En esta zona ya existen verdaderos burgueses industriales a comienzos del siglo XIX, quienes ser verán fortalecidos por la reemigración de capitales americanos en la década de 1820 a 1830.  En 1826 surge a la vida histórica la primera institución representativa de la burguesía en España, al reorganizarse en Barcelona la Comisión de Fábricas de Hilados, Tejidos y Estampados de Algodón.  En este proceso no sólo debemos citar a los capitales repatriados, sino a la traída de novedades técnicas y a las ganancias derivadas del tráfico clandestino a través de los Pirineos.
A esta burguesía debemos añadir los núcleos mercantiles prevalecientes en la periferia, como en Bilbao, San Sebastián, Santander, Cádiz, Málaga y Valencia. En el País Vasco la alta burguesía estuvo vinculada a unas cuantas familias, creadoras a la postre, de una potente industria siderúrgica y de una banca sólida.
También en este grupo, aunque con diferentes intereses materiales y mentales, debemos situar a la burguesía interior (alta clase media), vinculada a la agricultura, fortalecida desde la desamortización y con vestigios posfeudales
Otro sector lo forman los contratistas del Estado: financieros y asentistas ligados a la alta burguesía de la corte, como Javier de Burgos, Gaspar Remisa y otros.

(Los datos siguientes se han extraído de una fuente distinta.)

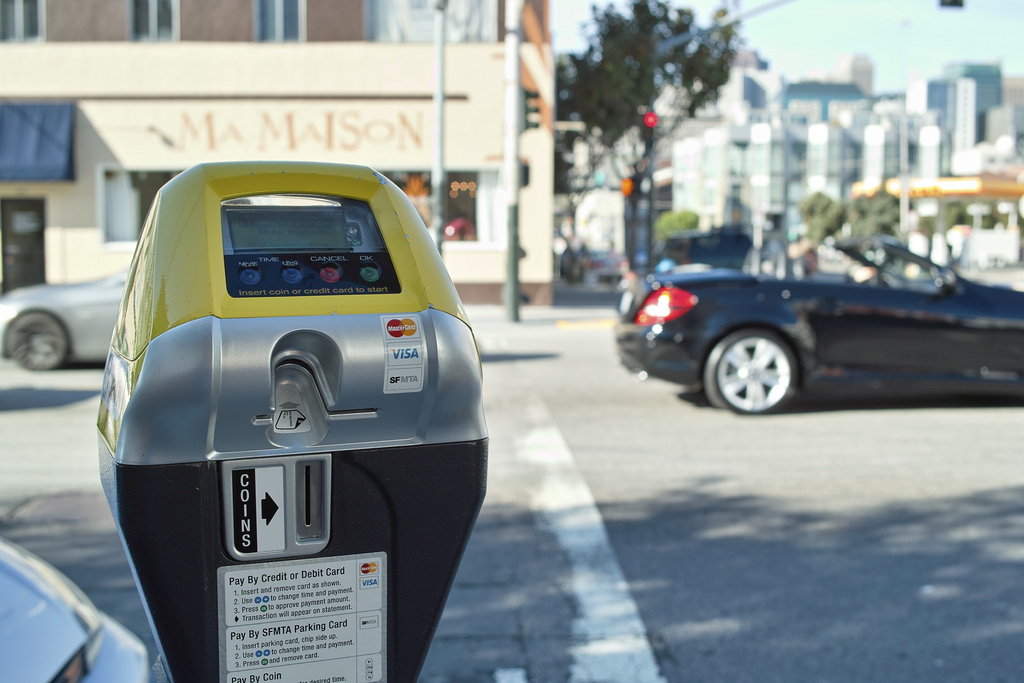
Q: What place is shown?
A: It is a street.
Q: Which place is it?
A: It is a street.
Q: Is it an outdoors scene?
A: Yes, it is outdoors.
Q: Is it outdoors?
A: Yes, it is outdoors.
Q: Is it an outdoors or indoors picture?
A: It is outdoors.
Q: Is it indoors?
A: No, it is outdoors.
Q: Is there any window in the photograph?
A: Yes, there is a window.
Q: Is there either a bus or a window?
A: Yes, there is a window.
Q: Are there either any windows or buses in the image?
A: Yes, there is a window.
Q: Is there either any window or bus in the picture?
A: Yes, there is a window.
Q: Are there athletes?
A: No, there are no athletes.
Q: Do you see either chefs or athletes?
A: No, there are no athletes or chefs.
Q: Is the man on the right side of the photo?
A: Yes, the man is on the right of the image.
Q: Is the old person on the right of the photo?
A: Yes, the man is on the right of the image.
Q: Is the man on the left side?
A: No, the man is on the right of the image.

Los capitalistas, fabricantes y amos cobran conciencia de clase y aceptan el nombre de "burgueses", como les designan los obreros de la Primera Internacional.  Ideológicamente los grandes comerciantes son más progresivos y radicales; en los industriales catalanes se produjo la adscripción en masa de burguesía catalana al credo liberal conservador, en que permaneció hasta 1901.  Temen el problema obrero y se agarran al proteccionismo; la burguesía catalana se acomodó a la centralización moderada, a los impuestos uniformes y a la guardia civil, a trueque de un mercado español y de la eliminación de los problemas laborales.  La burguesía no realizó su revolución, sino que formó la amalgama de especuladores, industriales, propietarios agrarios, junto con los abogados prósperos y los generales ennoblecidos, que eran su voz política por excelencia, contribuyendo a lo que los demócratas empezaban a llamar oligarquía gobernante, calculada en quinientas familias.
La burguesía, nadando en lo económico, dio la espalda a la revolución que tenía encomendada, para, liberalmente vincularse a los estamentos feudales.  El descontento obrero crecía amenazador, obviamente.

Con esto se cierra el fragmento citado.